Yeah, that’s what it sounds like to me too.
But even if we take the purported motive of the bill at face value, it’s still a terrible idea.
Why shouldn’t science teachers “teach the controversy?” Isn’t it the job of teachers to sharpen students critical thinking skills? Isn’t it part of the scientific method to evaluate evidence? If evolution proponents are so sure their theory is right, why are they afraid of students scrutinizing the ideas?
Imagine this logic applied in other subjects. Rather than just reading Shakespeare and assuming he’s a great playwright, why not ask students to read Shakespeare and the screenplay to Battlefield Earth [a science fiction film starring John Travolta based on a novel by Scientology founder L. Ron Hubbard], and let students decide? And hey, why is such deference offered to Euclid? My uncle Leon has an alternative version of plane geometry and it shows Euclid was all wrong. I think that theory deserves a hearing.
You get the point. Not every theory merits the limited time in students have in school. There is a minimum bar of quality that has to be met in order to compete. I’m not allowed to show up at the Olympics, hoping to jump in the pool and swim the 100 m butterfly against Michael Phelps.
Indeed, the very inclusion of a theory in a school discussion signals to students that it must have some validity–why else would the teacher discuss it?
The obvious retort from supporters of the bill is that intelligent design is actually a good theory, much better than the comparisons I’ve drawn.
That belief may be sincere, but it’s due, I think, to a lack of understanding of scientific theory. So here are a few of the important features of how scientists think about theories, and how they bear on this debates.
1) It’s not telling that legitimate scientists point out unanswered questions, problems, or lacunae in the theory of evolution. Every theory, even the best theories, have problems. People who make this point may be thinking about the status of scientific laws as scientists did until the early part of the 20th century–as immutable laws. Scientists today think of all theories as provisional, and open to emendation and improvement.
2) A vital aspect of a good scientific theory is that it be open to falsification. It’s not obvious what sort of data would falsify intelligent design theories, especially young-earth theories, which make predictions that are already disconfirmed by geology, astrophysics, etc., and yet are maintained by their adherents. Evolution, in contrast, has survived tests and challenges for 100 years–indeed, the theory has changed and improved in response to those challenges.
3) In the case of old-earth intelligent design theories, the focus is much more on the putative beginnings of the universe of or life on Earth, and these don’t have the feel of a scientific theory at all. They seem much more like philosophical queries because they focus on large-scale questions and how these questions ought to formulated–they never get to detailed questions that might be answerable by experiment, the meat-and-potatoes of science.
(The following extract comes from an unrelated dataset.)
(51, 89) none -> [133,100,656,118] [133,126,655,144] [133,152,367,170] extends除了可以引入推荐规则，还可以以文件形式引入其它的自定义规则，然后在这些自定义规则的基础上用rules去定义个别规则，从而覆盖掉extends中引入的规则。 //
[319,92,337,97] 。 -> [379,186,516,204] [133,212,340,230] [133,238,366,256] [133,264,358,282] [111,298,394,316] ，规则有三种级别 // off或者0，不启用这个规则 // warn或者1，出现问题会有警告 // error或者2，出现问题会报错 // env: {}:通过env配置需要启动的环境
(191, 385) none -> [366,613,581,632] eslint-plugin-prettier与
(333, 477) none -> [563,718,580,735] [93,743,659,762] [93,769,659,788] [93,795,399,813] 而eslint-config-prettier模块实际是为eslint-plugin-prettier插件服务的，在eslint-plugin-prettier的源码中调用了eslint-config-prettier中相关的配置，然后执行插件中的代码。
4) Good scientific theories are not static. They not only change in the face of new evidence, they continue to spawn new and interesting hypotheses. Evolution has been remarkably successful on this score for over 100 years. Intelligent design has been static and unfruitful.
These are some of the reasons that scientists think that intelligent design does not qualify as a good scientific theory, and therefore does not merit close attention in K-12 science classes, and more than my uncle’s theory of geometry does.
If you’re going to write bills about what happens in science class, it’s useful to know a little science.